Des cybercriminels exploitent l’IA et de fausses offres d’emploi pour diffuser le malware PureRAT

Introduction

Une nouvelle campagne de cybercriminalité met en lumière l’utilisation croissante de l’intelligence artificielle par des acteurs malveillants. Des cybercriminels, soupçonnés d’être basés au Vietnam, exploitent de fausses offres d’emploi générées par l’IA pour propager le malware PureRAT, une menace capable de fournir un accès distant complet aux systèmes compromis.
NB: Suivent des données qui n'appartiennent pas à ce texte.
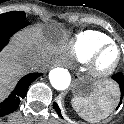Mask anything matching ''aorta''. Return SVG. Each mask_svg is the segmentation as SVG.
<instances>
[{"label": "aorta", "instance_id": "obj_1", "mask_svg": "<svg viewBox=\"0 0 124 124\" xmlns=\"http://www.w3.org/2000/svg\"><path fill=\"white\" fill-rule=\"evenodd\" d=\"M50 83L56 90H65L69 87L71 76L64 68H54L49 73Z\"/></svg>", "mask_w": 124, "mask_h": 124}]
</instances>
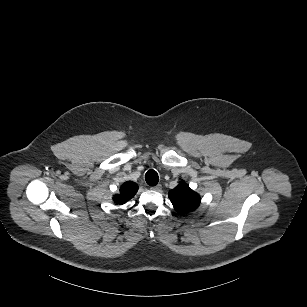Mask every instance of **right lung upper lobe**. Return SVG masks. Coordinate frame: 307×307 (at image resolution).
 I'll return each instance as SVG.
<instances>
[{"instance_id": "obj_1", "label": "right lung upper lobe", "mask_w": 307, "mask_h": 307, "mask_svg": "<svg viewBox=\"0 0 307 307\" xmlns=\"http://www.w3.org/2000/svg\"><path fill=\"white\" fill-rule=\"evenodd\" d=\"M138 185L132 181L125 182L120 188V194L113 197L117 204H124L131 199L137 192Z\"/></svg>"}]
</instances>
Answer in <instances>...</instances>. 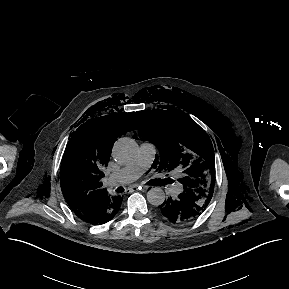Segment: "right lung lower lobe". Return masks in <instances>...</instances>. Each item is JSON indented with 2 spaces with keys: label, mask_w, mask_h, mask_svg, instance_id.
<instances>
[{
  "label": "right lung lower lobe",
  "mask_w": 289,
  "mask_h": 289,
  "mask_svg": "<svg viewBox=\"0 0 289 289\" xmlns=\"http://www.w3.org/2000/svg\"><path fill=\"white\" fill-rule=\"evenodd\" d=\"M121 203V196H106L99 201L97 207L92 213L80 219L87 223L96 225L106 223L115 216Z\"/></svg>",
  "instance_id": "98d812e1"
}]
</instances>
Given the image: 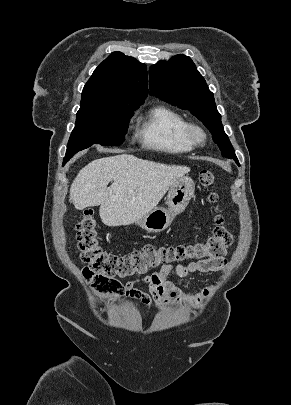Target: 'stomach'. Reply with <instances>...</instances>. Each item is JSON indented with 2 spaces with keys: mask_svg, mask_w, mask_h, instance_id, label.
I'll return each instance as SVG.
<instances>
[{
  "mask_svg": "<svg viewBox=\"0 0 291 405\" xmlns=\"http://www.w3.org/2000/svg\"><path fill=\"white\" fill-rule=\"evenodd\" d=\"M195 185L188 176L178 178L170 187L167 195V208L156 207L135 222V225L148 232L157 233L165 230L176 215L185 210L194 196Z\"/></svg>",
  "mask_w": 291,
  "mask_h": 405,
  "instance_id": "obj_1",
  "label": "stomach"
}]
</instances>
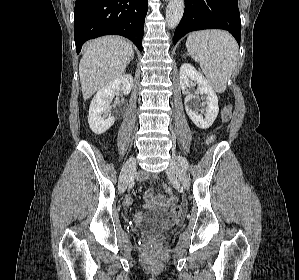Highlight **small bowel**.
Masks as SVG:
<instances>
[{
    "instance_id": "small-bowel-1",
    "label": "small bowel",
    "mask_w": 299,
    "mask_h": 280,
    "mask_svg": "<svg viewBox=\"0 0 299 280\" xmlns=\"http://www.w3.org/2000/svg\"><path fill=\"white\" fill-rule=\"evenodd\" d=\"M144 207L147 209H153V210H160L165 209L172 203L176 201V198L174 196H170L168 198L165 197H159L155 194V192L152 189H149L144 194ZM132 200L131 198H127L124 202L125 206H129L131 204Z\"/></svg>"
}]
</instances>
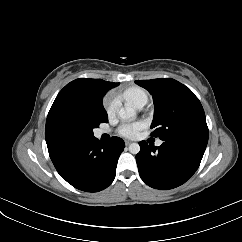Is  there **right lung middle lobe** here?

Cette attaque, active depuis décembre 2025, cible des organisations de divers secteurs à l’échelle mondiale.

Une campagne de phishing sophistiquée et crédible

Les attaques débutent par l’envoi de courriels d’hameçonnage se présentant comme des opportunités d’emploi légitimes émanant d’entreprises reconnues.
Les messages contiennent des archives ZIP dont les noms sont soigneusement choisis pour inspirer confiance, par exemple :

  • New_Remote_Marketing_Opportunity_OPPO_Find_X9_Series.zip
  • Salary and Benefits Package.zip

Cette approche exploite le contexte économique actuel et l’intérêt croissant pour le travail à distance, augmentant considérablement le taux d’ouverture des pièces jointes.

L’intelligence artificielle au cœur du code malveillant

Selon les chercheurs de Symantec, plusieurs éléments indiquent clairement l’utilisation de l’IA dans la création du malware :

  • Commentaires détaillés en vietnamien expliquant chaque étape du code
  • Instructions numérotées et structurées
  • Présence d’emojis dans les commentaires
  • Scripts batch et Python fortement documentés

Ce niveau de clarté et de standardisation est rarement observé dans des malwares écrits manuellement, soulignant l’apport de l’intelligence artificielle dans la chaîne de développement de l’attaque.

Chaîne d’infection : comment PureRAT est déployé

Lorsque la victime ouvre l’archive ZIP, une attaque par chargement latéral de DLL est déclenchée. Des exécutables légitimes, tels que :

  • adobereader.exe
  • Salary_And_Responsibility_Table.exe

sont utilisés pour charger des DLL malveillantes (ex. oledlg.dll, msimg32.dll, version.dll, profapi.dll).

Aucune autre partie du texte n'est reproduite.